Pada Agustus 2017, korban sempat mengadukan persoalan ini kepada Komnas HAM. Komnas HAM menyimpulkan apa yang dialami oleh korban sebagai kejahatan atau tindak pidana. Komnas HAM kemudian menyarankan korban untuk membuat laporan kepolisian.
Dua tahun berselang, 2019, korban memberanikan diri untuk melapor ke Polsek Gambir. Korban tak puas dengan respons pihak kepolisian yang waktu itu hanya menyarankan untuk mengadukan masalah ini ke atasan kantor.

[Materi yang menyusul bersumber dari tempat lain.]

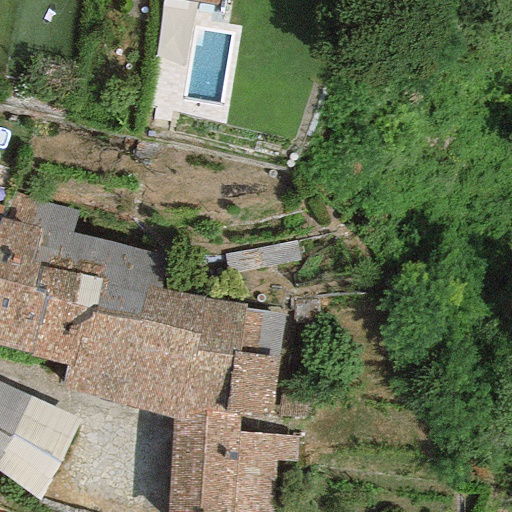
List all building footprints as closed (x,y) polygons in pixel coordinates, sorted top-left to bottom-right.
[(11,194),(5,220),(42,230),(33,265),(94,281),(87,309),(140,324),(144,285),(163,289),(168,258),(72,233),(80,211),(11,194)] [(5,220),(0,218),(0,346),(30,355),(30,356),(65,366),(71,367),(87,309),(94,281),(33,265),(42,230),(5,220)] [(163,289),(144,285),(140,324),(87,309),(71,367),(65,366),(60,387),(171,421),(205,423),(205,412),(241,415),(267,420),(283,314),(163,289)] [(78,421),(0,384),(0,472),(39,500),(78,421)] [(205,423),(171,421),(165,511),(269,511),(270,460),(296,463),(297,437),(238,431),(241,415),(205,412),(205,423)]
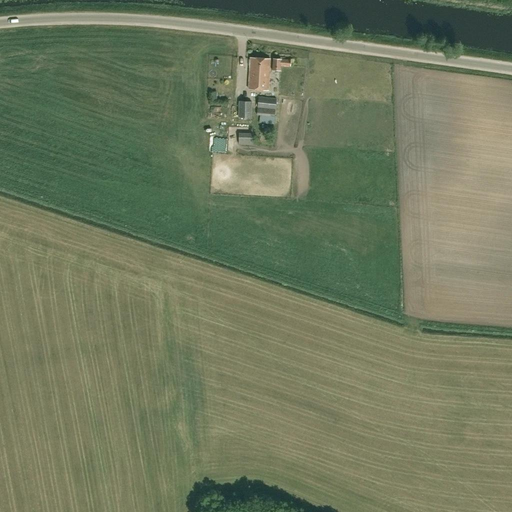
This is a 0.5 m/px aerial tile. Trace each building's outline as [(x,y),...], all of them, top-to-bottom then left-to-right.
[(268,90),(270,59),(250,57),(248,89),(268,90)] [(290,66),(291,59),(273,58),(272,70),(281,71),(281,66),(290,66)] [(258,102),(257,107),(275,109),(276,98),(258,97),(258,102)] [(239,101),(239,106),(239,118),(251,118),(252,101),(248,101),(239,101)] [(275,117),(275,109),(257,107),(257,115),(275,117)] [(240,131),(240,140),(252,140),(252,131),(240,131)]
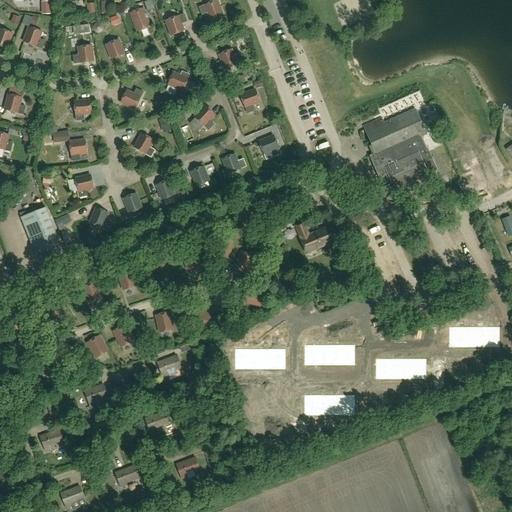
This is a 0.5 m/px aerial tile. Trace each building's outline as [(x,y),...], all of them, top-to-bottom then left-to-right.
[(223,15),(217,1),(199,8),(202,15),(208,13),(210,20),(223,15)] [(148,12),(155,9),(152,2),(145,5),(148,12)] [(137,32),(150,27),(143,9),(130,14),(137,32)] [(171,36),(184,31),(181,24),(187,22),(184,14),(166,21),(171,36)] [(90,33),(89,25),(81,26),(82,34),(90,33)] [(42,49),(45,41),(39,39),(42,32),(29,28),(24,43),(42,49)] [(0,45),(7,49),(12,34),(0,29),(0,45)] [(112,60),(124,55),(118,40),(106,45),(112,60)] [(74,64),(93,61),(91,46),(78,47),(79,55),(73,56),(74,64)] [(234,57),(231,50),(219,55),(225,69),(243,62),(240,55),(234,57)] [(183,91),(189,75),(182,72),(180,75),(173,72),(168,85),(183,91)] [(135,110),(143,92),(136,89),(133,94),(127,91),(121,103),(135,110)] [(247,114),(255,111),(253,105),(260,103),(255,90),(241,96),(247,114)] [(24,115),(25,107),(20,106),(21,98),(9,95),(5,110),(24,115)] [(76,121),(84,121),(84,114),(91,114),(90,101),(74,102),(76,121)] [(208,131),(214,125),(209,121),(215,115),(205,106),(194,117),(208,131)] [(426,133),(423,128),(415,110),(384,123),(382,118),(364,126),(372,144),(376,153),(371,155),(370,156),(384,188),(382,189),(385,196),(391,193),(390,191),(396,189),(420,178),(437,170),(434,163),(429,151),(422,135),(426,133)] [(0,133),(0,157),(2,158),(4,150),(11,152),(12,144),(7,143),(8,135),(0,133)] [(151,158),(155,151),(150,147),(153,141),(142,134),(134,148),(151,158)] [(266,160),(274,157),(271,151),(279,149),(274,136),(259,142),(266,160)] [(72,161),(80,160),(79,154),(87,153),(85,140),(70,142),(72,161)] [(237,162),(235,154),(222,159),(228,174),(246,167),(243,159),(237,162)] [(197,186),(209,182),(203,167),(191,172),(197,186)] [(259,172),(262,182),(270,179),(267,170),(259,172)] [(80,198),(87,196),(86,190),(94,188),(91,176),(75,179),(80,198)] [(162,200),(174,195),(169,181),(156,185),(162,200)] [(227,197),(224,189),(218,192),(221,199),(227,197)] [(129,213),(142,208),(136,194),(123,199),(129,213)] [(191,205),(188,206),(186,201),(180,204),(178,209),(181,215),(193,210),(191,205)] [(36,256),(61,246),(46,208),(21,218),(36,256)] [(108,231),(111,223),(105,221),(109,214),(96,208),(90,223),(108,231)] [(166,218),(162,209),(157,211),(161,220),(166,218)] [(60,233),(61,232),(66,230),(64,225),(72,222),(68,214),(55,220),(60,233)] [(511,222),(510,217),(502,220),(504,226),(505,226),(508,232),(511,231),(511,230),(511,225),(511,223),(511,222)] [(309,235),(304,223),(296,226),(301,238),(300,238),(306,253),(335,241),(329,227),(309,235)] [(134,232),(131,224),(123,227),(126,235),(134,232)] [(229,258),(232,241),(219,239),(216,256),(229,258)] [(188,270),(200,266),(195,249),(182,253),(188,270)] [(246,274),(254,258),(242,252),(234,267),(246,274)] [(159,283),(172,278),(165,262),(153,266),(159,283)] [(124,290),(136,286),(131,269),(118,273),(124,290)] [(89,303),(102,299),(95,282),(83,287),(89,303)] [(260,306),(264,294),(247,289),(243,301),(260,306)] [(52,320),(64,315),(57,299),(45,304),(52,320)] [(200,327),(210,318),(199,305),(189,313),(200,327)] [(160,332),(173,329),(169,312),(156,315),(160,332)] [(121,347),(133,341),(126,325),(114,331),(121,347)] [(449,327),(449,348),(500,347),(499,326),(449,327)] [(96,358),(108,351),(99,336),(87,342),(96,358)] [(24,359),(34,351),(23,338),(13,346),(24,359)] [(304,344),(304,365),(356,365),(356,344),(304,344)] [(285,351),(235,350),(235,369),(285,370),(285,351)] [(163,377),(169,375),(168,373),(181,368),(176,357),(157,364),(163,377)] [(56,380),(63,364),(51,358),(44,374),(56,380)] [(376,359),(376,379),(426,379),(426,359),(376,359)] [(90,406),(96,404),(95,401),(108,396),(104,385),(85,392),(90,406)] [(303,395),(303,416),(355,415),(355,394),(303,395)] [(150,433),(156,431),(156,429),(168,424),(164,413),(145,420),(150,433)] [(58,450),(59,447),(64,445),(59,430),(40,437),(45,451),(50,449),(51,450),(53,451),(58,450)] [(209,467),(215,465),(211,453),(205,456),(209,467)] [(182,479),(188,477),(187,475),(200,470),(196,458),(176,465),(182,479)] [(121,487),(126,485),(126,483),(139,478),(134,467),(115,474),(121,487)] [(0,492),(6,490),(5,488),(18,483),(14,472),(0,476),(0,492)] [(66,508),(72,506),(71,503),(84,499),(80,487),(61,494),(66,508)]
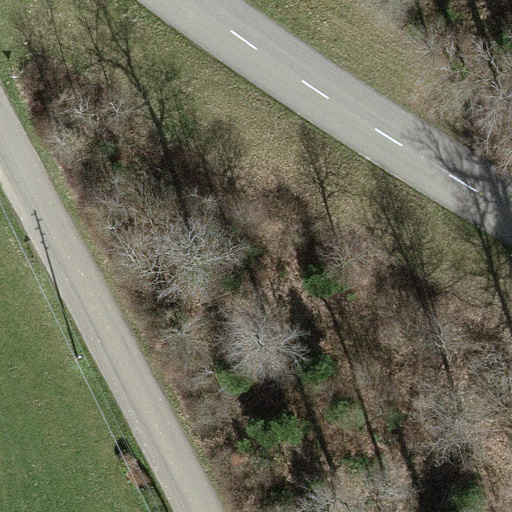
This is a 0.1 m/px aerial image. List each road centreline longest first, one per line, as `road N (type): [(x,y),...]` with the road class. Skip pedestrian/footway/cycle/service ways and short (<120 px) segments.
road 1 (tertiary): [(187,511),(0,133)]
road 2 (secondary): [(511,213),(189,0)]
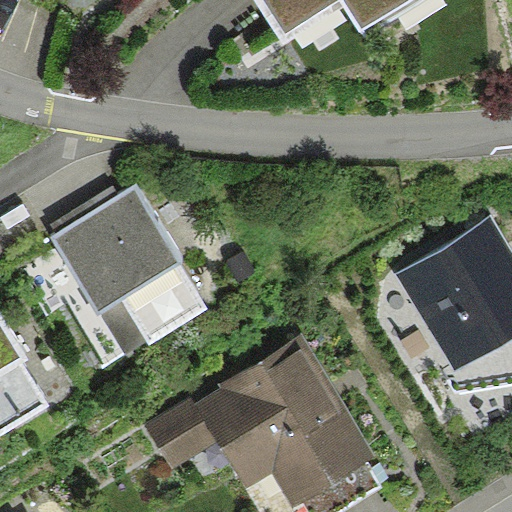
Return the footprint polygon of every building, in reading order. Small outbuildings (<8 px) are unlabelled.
[(306,0),(325,30),(372,0),(386,0),(401,22),(436,0),(306,0)] [(170,177),(92,229),(151,316),(171,303),(186,326),(232,295),(216,272),(228,264),(170,177)] [(511,230),(503,216),(419,269),(476,360),(511,337),(511,230)] [(10,270),(0,277),(0,403),(11,396),(27,419),(72,388),(57,365),(69,357),(10,270)] [(326,339),(227,393),(272,474),(307,455),(337,509),(401,474),(326,339)] [(31,511),(25,502),(8,511),(31,511)]
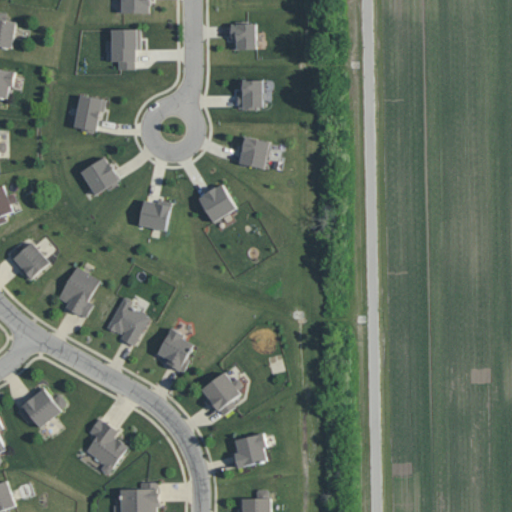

Korban pun kemudian melaporkan permasalahan ini ke atasannya di tahun yang sama. Saat dihubungi oleh Gatra.com (1/9/2021) sore, korban menolak menerangkan atasan siapa yang dimaksud, termasuk posisi jabatannya di kantor.
“Akhirnya saya mengadukan para pelaku ke atasan sambil menangis, saya ceritakan semua pelecehan dan penindasan yang saya alami. Pengaduan ini berbuah dengan dipindahkannya saya ke ruangan lain yang dianggap ‘ditempati oleh orang orang yang lembut dan tak kasar,’” ujar korban.
“Sejak pengaduan itu, para pelaku mencibir saya sebagai manusia lemah dan si pengadu. Tapi mereka sama sekali tak disanksi dan akhirnya masih menindas saya dengan kalimat lebih kotor. Bahkan pernah tas saya di lempar keluar ruangan, kursi saya dikeluarkan dan ditulisi ‘Bangku ini tidak ada orangnya’. Perundungan itu terjadi selama bertahun tahun dan lingkungan kerja seolah tidak kaget. Para pelaku sama sekali tak tersentuh,” imbuh korban.
Pada 2020, korban kembali melaporkan kasus ini ke Polsek Gambir. Namun, lagi-lagi, korban kecewa dengan respons polisi saat itu. "Begini saja pak, mana nomor orang yang melecehkan bapak, biar saya telepon orangnya,” ujar korban menirukan seorang petugas polisi tersebut.